If T is a struct, i don't see how a copy is not needed looking at the current state of move.
June 21, 2011
On 2011-06-21 12:13:32 -0400, so <so@so.so> said:

> On Tue, 21 Jun 2011 18:18:26 +0300, Michel Fortin  <michel.fortin@michelf.com> wrote:
> 
>> Actually, no copy is needed. Move takes the argument by ref so it can  obliterates it. Obliteration consists of replacing its bytes with those  in S.init. That way if you have a smart pointer, it gets returned  without having to update the reference count (since the source's content  has been destroyed). It was effectively be moved, not copied.
> 
> T move(ref T a) {
>    T b;
>    move(a, b);
>    return b;
> }
> 
> T a;
> whatever = move(a);
> 
> If T is a struct, i don't see how a copy is not needed looking at the  current state of move.

Actually, that depends on how you look at this.

The essence of a move operation is that you just copy the bits and then obliterate the old ones. So yes, there's indeed a copy to do, but there's no need to call a copy constructor or a destructor because no new instance has been created, it has just been moved.
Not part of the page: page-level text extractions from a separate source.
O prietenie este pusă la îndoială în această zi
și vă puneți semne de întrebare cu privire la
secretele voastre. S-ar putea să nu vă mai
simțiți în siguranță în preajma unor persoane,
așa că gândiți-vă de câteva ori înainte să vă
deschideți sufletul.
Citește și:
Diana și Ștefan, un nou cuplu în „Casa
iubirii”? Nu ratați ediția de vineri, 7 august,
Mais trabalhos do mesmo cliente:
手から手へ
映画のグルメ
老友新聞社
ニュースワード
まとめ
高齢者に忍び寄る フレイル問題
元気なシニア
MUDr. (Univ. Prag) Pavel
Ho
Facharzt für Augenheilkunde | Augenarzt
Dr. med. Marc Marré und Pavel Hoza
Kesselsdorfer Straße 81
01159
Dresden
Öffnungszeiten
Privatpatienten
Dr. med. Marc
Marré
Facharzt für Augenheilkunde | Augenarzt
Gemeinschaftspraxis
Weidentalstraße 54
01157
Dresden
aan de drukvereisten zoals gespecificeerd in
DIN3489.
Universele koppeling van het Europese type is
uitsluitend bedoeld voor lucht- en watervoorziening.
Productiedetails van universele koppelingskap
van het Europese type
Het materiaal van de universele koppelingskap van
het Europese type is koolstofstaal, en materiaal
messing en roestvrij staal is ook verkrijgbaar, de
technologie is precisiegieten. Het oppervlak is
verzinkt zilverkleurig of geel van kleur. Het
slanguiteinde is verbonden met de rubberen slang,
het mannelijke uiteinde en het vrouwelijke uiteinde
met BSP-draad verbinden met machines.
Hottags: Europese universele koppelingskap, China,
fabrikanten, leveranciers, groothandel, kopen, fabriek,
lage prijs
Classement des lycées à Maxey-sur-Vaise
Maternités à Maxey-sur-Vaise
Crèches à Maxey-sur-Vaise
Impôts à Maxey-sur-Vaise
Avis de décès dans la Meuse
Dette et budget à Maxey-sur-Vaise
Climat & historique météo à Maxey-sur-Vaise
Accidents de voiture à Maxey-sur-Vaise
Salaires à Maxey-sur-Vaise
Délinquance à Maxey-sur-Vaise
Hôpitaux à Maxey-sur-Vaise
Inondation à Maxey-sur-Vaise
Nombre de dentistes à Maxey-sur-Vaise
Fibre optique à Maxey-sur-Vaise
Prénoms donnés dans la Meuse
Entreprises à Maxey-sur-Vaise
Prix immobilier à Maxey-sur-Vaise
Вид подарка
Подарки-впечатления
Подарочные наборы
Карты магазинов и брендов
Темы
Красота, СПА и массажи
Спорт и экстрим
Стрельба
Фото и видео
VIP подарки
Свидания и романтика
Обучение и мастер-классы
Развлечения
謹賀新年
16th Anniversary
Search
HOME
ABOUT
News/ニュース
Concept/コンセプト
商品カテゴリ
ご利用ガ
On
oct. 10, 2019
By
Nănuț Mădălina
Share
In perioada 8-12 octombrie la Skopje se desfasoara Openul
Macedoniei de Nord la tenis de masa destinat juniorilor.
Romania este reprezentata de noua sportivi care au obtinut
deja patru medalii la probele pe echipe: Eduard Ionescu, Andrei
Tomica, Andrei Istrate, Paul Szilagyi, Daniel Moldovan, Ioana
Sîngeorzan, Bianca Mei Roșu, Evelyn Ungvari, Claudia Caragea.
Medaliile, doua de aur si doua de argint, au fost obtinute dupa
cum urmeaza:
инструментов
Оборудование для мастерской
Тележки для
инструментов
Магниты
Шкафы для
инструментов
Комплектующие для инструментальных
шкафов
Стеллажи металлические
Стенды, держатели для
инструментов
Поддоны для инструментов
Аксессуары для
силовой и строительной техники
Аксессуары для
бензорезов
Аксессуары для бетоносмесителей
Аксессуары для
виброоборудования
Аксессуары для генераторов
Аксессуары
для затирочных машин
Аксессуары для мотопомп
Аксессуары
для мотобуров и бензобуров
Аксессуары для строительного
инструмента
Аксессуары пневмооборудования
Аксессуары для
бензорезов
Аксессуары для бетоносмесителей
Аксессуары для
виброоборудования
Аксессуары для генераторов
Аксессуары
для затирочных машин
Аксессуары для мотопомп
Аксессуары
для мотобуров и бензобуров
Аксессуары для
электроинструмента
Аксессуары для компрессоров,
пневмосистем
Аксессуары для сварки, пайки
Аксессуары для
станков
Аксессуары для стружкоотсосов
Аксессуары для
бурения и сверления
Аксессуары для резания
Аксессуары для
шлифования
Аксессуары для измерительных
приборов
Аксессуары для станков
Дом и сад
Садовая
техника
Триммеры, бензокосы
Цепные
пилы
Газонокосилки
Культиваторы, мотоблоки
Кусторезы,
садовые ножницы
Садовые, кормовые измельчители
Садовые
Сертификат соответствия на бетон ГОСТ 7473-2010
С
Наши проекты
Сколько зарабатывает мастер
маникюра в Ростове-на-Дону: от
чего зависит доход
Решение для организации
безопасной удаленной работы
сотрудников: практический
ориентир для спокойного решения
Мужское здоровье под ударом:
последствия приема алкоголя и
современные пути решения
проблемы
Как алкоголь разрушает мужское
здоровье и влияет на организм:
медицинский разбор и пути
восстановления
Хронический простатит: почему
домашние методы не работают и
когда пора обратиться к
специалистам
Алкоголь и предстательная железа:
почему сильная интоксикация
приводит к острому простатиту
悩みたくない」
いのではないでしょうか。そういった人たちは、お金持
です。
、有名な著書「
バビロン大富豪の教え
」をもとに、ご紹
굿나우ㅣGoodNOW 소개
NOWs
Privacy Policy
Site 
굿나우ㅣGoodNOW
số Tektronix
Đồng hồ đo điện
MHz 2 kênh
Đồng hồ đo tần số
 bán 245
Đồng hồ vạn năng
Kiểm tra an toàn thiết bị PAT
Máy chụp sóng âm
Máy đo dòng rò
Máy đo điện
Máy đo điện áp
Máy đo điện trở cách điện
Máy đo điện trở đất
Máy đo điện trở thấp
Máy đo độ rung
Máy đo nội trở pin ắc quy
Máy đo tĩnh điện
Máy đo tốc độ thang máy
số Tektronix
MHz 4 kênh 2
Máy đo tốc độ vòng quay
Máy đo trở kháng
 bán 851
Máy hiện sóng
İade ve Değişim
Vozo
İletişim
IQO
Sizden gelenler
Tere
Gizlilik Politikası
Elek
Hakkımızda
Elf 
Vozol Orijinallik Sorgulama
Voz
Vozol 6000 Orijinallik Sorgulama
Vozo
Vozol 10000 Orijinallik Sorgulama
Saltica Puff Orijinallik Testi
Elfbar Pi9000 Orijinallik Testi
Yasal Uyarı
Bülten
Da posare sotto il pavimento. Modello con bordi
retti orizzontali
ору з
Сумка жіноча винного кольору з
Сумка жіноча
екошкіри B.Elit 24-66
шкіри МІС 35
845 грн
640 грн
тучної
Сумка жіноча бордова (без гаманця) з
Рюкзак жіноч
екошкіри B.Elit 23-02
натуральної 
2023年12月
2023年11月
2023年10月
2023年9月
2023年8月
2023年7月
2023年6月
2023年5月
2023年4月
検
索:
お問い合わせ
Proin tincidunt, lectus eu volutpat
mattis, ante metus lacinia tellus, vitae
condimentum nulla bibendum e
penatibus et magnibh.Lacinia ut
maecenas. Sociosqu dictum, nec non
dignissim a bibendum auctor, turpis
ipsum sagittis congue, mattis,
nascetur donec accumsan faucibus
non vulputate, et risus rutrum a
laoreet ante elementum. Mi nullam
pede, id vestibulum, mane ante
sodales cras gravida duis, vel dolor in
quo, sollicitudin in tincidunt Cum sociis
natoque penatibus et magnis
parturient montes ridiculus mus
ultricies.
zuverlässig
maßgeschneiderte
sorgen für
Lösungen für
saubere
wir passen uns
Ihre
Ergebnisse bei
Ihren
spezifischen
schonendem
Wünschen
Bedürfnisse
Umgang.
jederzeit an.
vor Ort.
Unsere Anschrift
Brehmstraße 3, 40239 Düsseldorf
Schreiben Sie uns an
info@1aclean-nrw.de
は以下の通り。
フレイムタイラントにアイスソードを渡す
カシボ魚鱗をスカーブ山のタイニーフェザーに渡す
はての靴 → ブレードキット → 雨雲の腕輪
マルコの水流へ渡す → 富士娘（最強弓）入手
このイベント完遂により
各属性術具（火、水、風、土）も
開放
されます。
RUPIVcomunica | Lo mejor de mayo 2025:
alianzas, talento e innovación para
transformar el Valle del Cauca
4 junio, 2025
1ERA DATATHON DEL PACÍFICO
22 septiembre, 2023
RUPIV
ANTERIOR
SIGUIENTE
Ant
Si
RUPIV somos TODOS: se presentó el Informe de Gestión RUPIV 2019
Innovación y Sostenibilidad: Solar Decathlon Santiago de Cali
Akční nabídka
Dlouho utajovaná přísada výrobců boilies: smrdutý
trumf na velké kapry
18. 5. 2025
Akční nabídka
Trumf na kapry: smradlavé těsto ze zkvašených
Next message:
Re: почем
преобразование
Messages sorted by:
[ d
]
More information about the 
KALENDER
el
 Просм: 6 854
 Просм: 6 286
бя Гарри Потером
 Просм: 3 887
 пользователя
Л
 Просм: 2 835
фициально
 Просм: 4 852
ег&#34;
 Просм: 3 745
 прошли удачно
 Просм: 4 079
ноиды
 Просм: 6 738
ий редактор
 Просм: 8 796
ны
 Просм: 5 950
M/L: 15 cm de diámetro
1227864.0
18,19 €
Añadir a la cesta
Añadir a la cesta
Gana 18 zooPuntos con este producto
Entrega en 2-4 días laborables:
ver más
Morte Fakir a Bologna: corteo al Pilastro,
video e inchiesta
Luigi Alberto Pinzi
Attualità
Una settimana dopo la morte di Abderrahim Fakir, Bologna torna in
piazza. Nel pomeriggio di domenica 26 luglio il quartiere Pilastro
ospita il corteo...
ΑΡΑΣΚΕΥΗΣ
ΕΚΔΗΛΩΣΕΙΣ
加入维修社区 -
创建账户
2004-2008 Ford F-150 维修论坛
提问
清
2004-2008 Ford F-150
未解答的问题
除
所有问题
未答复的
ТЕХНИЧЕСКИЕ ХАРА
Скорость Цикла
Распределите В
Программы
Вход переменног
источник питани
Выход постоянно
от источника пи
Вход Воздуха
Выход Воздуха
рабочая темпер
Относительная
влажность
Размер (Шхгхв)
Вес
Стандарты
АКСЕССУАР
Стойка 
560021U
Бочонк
If you don't call the copy constructor (postblit) then it's a move operation, not a copy operation, even though there's still a bitwise copy inside the move operation.

In the return statement above, 'b' gets copied to 'whatever', then disappears along with the stack frame belonging to the function. So it becomes a move operation. (And it's even more direct than that with the named-value optimization.)

-- 
Michel Fortin
michel.fortin@michelf.com
http://michelf.com/